Lantana

LantanaLeon est un flic australien qui voit son mariage partir à vau-l’eau. Se sentant coupable d’avoir trompé sa femme, il se réfugie dans une affaire de disparition pour oublier son sentiment de culpabilité.

Beau titre que celui de ce film, et parlant à l’imagination de surcroit.
‘Lantana’ comme lent, ‘lantana’ comme lancinant… On dirait le titre d’une ballade, d’une valse mortuaire.
En cherchant bien on découvre que ce joli titre a une explication plus rationnelle : le lantana est ce buisson australien qui dissimule sous ses fleurs roses des épines acérées et un feuillage particulièrement dense. En pénétrant lentement dans cet enchevêtrement végétal, la caméra nous fait découvrir aux tout premiers plans du film le corps d’une femme. Ce long métrage venu des antipodes s’ouvre donc sur une image-énigme : qui est cette femme et de quoi est elle morte – ou plutot qui l’a assassiné (nous sommes dans un film noir après tout…) ?

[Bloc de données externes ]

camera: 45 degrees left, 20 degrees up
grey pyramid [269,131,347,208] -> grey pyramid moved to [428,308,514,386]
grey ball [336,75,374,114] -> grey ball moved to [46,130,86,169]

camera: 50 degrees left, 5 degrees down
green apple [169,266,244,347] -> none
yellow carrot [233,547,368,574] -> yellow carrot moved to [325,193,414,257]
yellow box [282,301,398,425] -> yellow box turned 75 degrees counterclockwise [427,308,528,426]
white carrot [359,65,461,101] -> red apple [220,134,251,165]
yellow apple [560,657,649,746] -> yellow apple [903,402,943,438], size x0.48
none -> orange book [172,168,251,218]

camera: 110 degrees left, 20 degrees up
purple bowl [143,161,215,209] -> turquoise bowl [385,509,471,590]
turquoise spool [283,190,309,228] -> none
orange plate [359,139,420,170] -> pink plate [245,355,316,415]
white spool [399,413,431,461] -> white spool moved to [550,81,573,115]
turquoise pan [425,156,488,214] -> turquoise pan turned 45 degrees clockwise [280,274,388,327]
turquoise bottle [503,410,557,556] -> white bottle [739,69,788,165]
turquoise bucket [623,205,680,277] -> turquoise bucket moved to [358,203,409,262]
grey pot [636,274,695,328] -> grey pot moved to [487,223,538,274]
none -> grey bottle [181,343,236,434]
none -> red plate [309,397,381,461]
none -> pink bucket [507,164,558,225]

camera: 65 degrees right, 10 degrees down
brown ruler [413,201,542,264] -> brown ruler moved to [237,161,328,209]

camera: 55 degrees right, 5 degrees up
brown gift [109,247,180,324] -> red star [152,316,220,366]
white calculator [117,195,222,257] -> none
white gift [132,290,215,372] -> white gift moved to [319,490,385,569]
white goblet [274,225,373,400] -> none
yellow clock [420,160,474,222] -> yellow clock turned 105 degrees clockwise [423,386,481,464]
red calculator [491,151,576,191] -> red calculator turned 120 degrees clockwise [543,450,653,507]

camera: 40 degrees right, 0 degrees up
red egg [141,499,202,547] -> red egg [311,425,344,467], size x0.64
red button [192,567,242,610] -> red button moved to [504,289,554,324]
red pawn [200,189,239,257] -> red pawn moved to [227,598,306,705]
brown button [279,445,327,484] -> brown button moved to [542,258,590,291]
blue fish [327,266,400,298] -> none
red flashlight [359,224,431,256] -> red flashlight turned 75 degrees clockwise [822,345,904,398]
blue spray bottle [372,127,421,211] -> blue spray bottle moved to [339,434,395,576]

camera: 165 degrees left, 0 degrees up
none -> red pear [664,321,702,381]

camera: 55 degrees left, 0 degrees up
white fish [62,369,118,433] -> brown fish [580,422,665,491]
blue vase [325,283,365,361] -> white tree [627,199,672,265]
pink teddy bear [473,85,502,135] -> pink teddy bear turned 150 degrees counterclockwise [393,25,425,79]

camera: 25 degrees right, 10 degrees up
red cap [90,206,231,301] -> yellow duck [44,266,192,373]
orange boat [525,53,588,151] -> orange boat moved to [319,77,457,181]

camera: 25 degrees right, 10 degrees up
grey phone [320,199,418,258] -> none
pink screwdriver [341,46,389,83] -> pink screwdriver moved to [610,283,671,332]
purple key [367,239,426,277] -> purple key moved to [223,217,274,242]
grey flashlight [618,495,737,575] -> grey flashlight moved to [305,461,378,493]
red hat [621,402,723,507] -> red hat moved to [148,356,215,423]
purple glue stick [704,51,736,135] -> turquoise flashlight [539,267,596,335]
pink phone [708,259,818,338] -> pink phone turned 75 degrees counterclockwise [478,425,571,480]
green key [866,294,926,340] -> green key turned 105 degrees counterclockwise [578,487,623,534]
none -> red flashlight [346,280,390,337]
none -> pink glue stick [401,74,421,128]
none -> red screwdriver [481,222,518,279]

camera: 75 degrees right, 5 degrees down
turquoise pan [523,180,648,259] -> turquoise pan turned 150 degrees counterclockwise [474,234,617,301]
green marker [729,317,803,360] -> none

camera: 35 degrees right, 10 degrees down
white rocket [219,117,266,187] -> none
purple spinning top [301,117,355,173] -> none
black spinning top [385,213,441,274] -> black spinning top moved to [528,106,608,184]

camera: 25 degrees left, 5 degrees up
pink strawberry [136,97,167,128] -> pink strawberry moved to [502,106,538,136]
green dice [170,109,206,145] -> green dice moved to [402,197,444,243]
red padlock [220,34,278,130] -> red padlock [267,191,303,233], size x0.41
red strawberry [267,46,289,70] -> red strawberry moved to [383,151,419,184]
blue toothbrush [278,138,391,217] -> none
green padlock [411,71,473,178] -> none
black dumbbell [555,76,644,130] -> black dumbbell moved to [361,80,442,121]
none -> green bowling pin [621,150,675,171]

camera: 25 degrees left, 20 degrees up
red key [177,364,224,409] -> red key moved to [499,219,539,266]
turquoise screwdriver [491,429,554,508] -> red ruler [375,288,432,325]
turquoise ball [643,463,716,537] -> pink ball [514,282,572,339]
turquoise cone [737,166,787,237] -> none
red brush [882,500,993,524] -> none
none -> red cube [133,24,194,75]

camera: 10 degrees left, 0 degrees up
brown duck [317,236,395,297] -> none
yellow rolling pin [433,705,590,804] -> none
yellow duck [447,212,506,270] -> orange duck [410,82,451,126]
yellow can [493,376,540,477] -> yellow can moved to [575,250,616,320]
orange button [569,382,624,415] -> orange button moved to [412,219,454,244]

Du film noir ce long métrage de Ray Lawrence reprend quelques codes traditionnels : le personnage central du flic vaguement paumé, la complexité du scénario, les nombreux personnages secondaires…
Mais beaucoup plus qu’un simple bon film de genre, Lantana saute les frontières et empiète bien vite sur d’autres territoires. La première énigme à résoudre pour le personnage principal (Leon) n’est pas celle -policière- auquelle on est en droit de s’attendre, mais celle, bien plus compliquée encore, de sa propre vie et de son mariage.

Cultivant l’art de l’opacité, Lantana nous entraine dans un monde où le mensonge et les non-dit font plus de mal que tous les crimes. Si les mariages se brisent et si les morts restent inexpliquées, la raison en incombe à l’incommunicabilité qui pourrit l’existence des personnages. Dans ce registre l’acteur qui joue le flic de service (Anthony La Paglia) est impressionnant de mutisme buté et brutal. Introverti jusqu’à l’autisme douloureux, il n’arrive jamais à dire les choses. Souffrant de cette impuissance il projette sa haine et sa frustration dans cette affaire de disparition. Et les histoires, comme le lantana, finissent par emmeler leurs rameaux et les mensonges qui les hantent, jusqu’à perdre le spectateur dans un sentiment de malaise persistant et particulièrement bien mis en place.
Le mensonge est à la racine de tout mal semble voulour nous dire le réalisateur, et c’est ainsi que parmi toute la collection d’échecs sentimentaux et de mariages en naufrage que le film passe en revue, il est flagrant de constater que les seuls personnages qui aient l’air heureux soit un couple dans lequel règne la confiance.

C’est à partir de cette confiance regagnée que l’énigme initiale se dénouera, et que les personnages apprendront à se retrouver.